--- MATERIAL TO PROCESS Enclosed Below ---

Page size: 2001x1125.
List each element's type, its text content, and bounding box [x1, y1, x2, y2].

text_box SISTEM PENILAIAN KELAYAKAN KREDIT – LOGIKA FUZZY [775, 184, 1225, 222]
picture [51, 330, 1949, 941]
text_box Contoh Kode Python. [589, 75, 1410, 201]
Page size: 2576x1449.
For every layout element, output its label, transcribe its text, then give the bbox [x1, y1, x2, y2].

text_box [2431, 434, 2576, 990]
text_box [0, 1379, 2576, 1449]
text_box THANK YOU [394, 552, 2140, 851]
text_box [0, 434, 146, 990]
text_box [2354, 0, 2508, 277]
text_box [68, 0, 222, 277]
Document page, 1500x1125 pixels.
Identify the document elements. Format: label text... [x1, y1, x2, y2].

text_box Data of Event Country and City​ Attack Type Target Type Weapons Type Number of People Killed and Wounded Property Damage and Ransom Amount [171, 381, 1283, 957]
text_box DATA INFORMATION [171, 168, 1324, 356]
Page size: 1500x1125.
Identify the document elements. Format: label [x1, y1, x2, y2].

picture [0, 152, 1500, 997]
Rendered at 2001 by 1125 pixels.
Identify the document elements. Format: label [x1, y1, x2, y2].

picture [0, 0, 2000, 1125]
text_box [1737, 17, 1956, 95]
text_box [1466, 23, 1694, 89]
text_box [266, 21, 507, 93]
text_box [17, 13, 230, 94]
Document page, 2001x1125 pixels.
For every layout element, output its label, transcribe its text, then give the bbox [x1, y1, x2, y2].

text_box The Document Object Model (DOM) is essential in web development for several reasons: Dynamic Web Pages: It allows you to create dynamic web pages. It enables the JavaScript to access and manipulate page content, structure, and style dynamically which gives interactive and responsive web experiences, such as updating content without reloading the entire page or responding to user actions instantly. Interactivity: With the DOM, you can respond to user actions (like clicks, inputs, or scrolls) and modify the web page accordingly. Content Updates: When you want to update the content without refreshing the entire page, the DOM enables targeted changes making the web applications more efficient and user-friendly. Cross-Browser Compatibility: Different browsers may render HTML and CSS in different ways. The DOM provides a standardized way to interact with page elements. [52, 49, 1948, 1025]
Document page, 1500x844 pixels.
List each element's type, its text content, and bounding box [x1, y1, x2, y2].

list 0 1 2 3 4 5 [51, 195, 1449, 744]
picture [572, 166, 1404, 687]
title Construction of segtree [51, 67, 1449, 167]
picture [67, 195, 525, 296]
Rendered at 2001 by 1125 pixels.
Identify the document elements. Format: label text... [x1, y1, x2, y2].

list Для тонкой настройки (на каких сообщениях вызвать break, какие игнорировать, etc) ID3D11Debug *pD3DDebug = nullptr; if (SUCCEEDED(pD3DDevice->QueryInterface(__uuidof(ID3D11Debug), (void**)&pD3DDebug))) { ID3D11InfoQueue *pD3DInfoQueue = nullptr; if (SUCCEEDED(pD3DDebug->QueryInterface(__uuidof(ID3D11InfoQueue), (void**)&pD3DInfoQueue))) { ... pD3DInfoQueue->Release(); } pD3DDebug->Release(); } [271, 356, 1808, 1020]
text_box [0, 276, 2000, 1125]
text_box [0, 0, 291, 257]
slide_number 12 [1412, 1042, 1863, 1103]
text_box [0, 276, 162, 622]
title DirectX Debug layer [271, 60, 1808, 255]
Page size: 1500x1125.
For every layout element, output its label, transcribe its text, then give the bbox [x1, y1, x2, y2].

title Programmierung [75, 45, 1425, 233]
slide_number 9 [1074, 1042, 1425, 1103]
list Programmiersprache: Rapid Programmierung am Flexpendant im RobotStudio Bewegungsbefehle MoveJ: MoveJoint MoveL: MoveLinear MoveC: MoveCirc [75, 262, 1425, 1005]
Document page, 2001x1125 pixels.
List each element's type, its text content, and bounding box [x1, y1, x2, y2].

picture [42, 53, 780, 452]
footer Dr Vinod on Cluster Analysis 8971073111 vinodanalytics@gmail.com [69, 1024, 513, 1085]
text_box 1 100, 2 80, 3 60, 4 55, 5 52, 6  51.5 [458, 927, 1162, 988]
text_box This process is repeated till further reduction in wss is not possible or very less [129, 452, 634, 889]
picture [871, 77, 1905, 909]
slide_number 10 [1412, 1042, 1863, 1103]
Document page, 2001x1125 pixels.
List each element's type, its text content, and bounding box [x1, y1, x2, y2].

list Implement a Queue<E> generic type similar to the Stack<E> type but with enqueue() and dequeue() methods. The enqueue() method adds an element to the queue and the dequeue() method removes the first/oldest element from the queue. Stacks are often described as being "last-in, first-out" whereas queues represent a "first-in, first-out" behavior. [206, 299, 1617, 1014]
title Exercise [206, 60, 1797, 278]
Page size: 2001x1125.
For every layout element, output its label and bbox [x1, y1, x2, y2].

--- End of Enclosed MATERIAL TO PROCESS ---

YOUR GOAL
Send back each record exactly as it stands.

WORKED SOLUTION
Page size: 2001x1125.
List each element's type, its text content, and bounding box [x1, y1, x2, y2].

text_box SISTEM PENILAIAN KELAYAKAN KREDIT – LOGIKA FUZZY [775, 184, 1225, 222]
picture [51, 330, 1949, 941]
text_box Contoh Kode Python. [589, 75, 1410, 201]
Page size: 2576x1449.
For every layout element, output its label, transcribe its text, then give the bbox [x1, y1, x2, y2].

text_box [2431, 434, 2576, 990]
text_box [0, 1379, 2576, 1449]
text_box THANK YOU [394, 552, 2140, 851]
text_box [0, 434, 146, 990]
text_box [2354, 0, 2508, 277]
text_box [68, 0, 222, 277]
Document page, 1500x1125 pixels.
Identify the document elements. Format: label text... [x1, y1, x2, y2].

text_box Data of Event Country and City​ Attack Type Target Type Weapons Type Number of People Killed and Wounded Property Damage and Ransom Amount [171, 381, 1283, 957]
text_box DATA INFORMATION [171, 168, 1324, 356]
Page size: 1500x1125.
Identify the document elements. Format: label [x1, y1, x2, y2].

picture [0, 152, 1500, 997]
Rendered at 2001 by 1125 pixels.
Identify the document elements. Format: label [x1, y1, x2, y2].

picture [0, 0, 2000, 1125]
text_box [1737, 17, 1956, 95]
text_box [1466, 23, 1694, 89]
text_box [266, 21, 507, 93]
text_box [17, 13, 230, 94]
Document page, 2001x1125 pixels.
For every layout element, output its label, transcribe its text, then give the bbox [x1, y1, x2, y2].

text_box The Document Object Model (DOM) is essential in web development for several reasons: Dynamic Web Pages: It allows you to create dynamic web pages. It enables the JavaScript to access and manipulate page content, structure, and style dynamically which gives interactive and responsive web experiences, such as updating content without reloading the entire page or responding to user actions instantly. Interactivity: With the DOM, you can respond to user actions (like clicks, inputs, or scrolls) and modify the web page accordingly. Content Updates: When you want to update the content without refreshing the entire page, the DOM enables targeted changes making the web applications more efficient and user-friendly. Cross-Browser Compatibility: Different browsers may render HTML and CSS in different ways. The DOM provides a standardized way to interact with page elements. [52, 49, 1948, 1025]
Document page, 1500x844 pixels.
List each element's type, its text content, and bounding box [x1, y1, x2, y2].

list 0 1 2 3 4 5 [51, 195, 1449, 744]
picture [572, 166, 1404, 687]
title Construction of segtree [51, 67, 1449, 167]
picture [67, 195, 525, 296]
Rendered at 2001 by 1125 pixels.
Identify the document elements. Format: label text... [x1, y1, x2, y2].

list Для тонкой настройки (на каких сообщениях вызвать break, какие игнорировать, etc) ID3D11Debug *pD3DDebug = nullptr; if (SUCCEEDED(pD3DDevice->QueryInterface(__uuidof(ID3D11Debug), (void**)&pD3DDebug))) { ID3D11InfoQueue *pD3DInfoQueue = nullptr; if (SUCCEEDED(pD3DDebug->QueryInterface(__uuidof(ID3D11InfoQueue), (void**)&pD3DInfoQueue))) { ... pD3DInfoQueue->Release(); } pD3DDebug->Release(); } [271, 356, 1808, 1020]
text_box [0, 276, 2000, 1125]
text_box [0, 0, 291, 257]
slide_number 12 [1412, 1042, 1863, 1103]
text_box [0, 276, 162, 622]
title DirectX Debug layer [271, 60, 1808, 255]
Page size: 1500x1125.
For every layout element, output its label, transcribe its text, then give the bbox [x1, y1, x2, y2].

title Programmierung [75, 45, 1425, 233]
slide_number 9 [1074, 1042, 1425, 1103]
list Programmiersprache: Rapid Programmierung am Flexpendant im RobotStudio Bewegungsbefehle MoveJ: MoveJoint MoveL: MoveLinear MoveC: MoveCirc [75, 262, 1425, 1005]
Document page, 2001x1125 pixels.
List each element's type, its text content, and bounding box [x1, y1, x2, y2].

picture [42, 53, 780, 452]
footer Dr Vinod on Cluster Analysis 8971073111 vinodanalytics@gmail.com [69, 1024, 513, 1085]
text_box 1 100, 2 80, 3 60, 4 55, 5 52, 6  51.5 [458, 927, 1162, 988]
text_box This process is repeated till further reduction in wss is not possible or very less [129, 452, 634, 889]
picture [871, 77, 1905, 909]
slide_number 10 [1412, 1042, 1863, 1103]
Document page, 2001x1125 pixels.
List each element's type, its text content, and bounding box [x1, y1, x2, y2].

list Implement a Queue<E> generic type similar to the Stack<E> type but with enqueue() and dequeue() methods. The enqueue() method adds an element to the queue and the dequeue() method removes the first/oldest element from the queue. Stacks are often described as being "last-in, first-out" whereas queues represent a "first-in, first-out" behavior. [206, 299, 1617, 1014]
title Exercise [206, 60, 1797, 278]
Page size: 2001x1125.
For every layout element, output its label and bbox [x1, y1, x2, y2].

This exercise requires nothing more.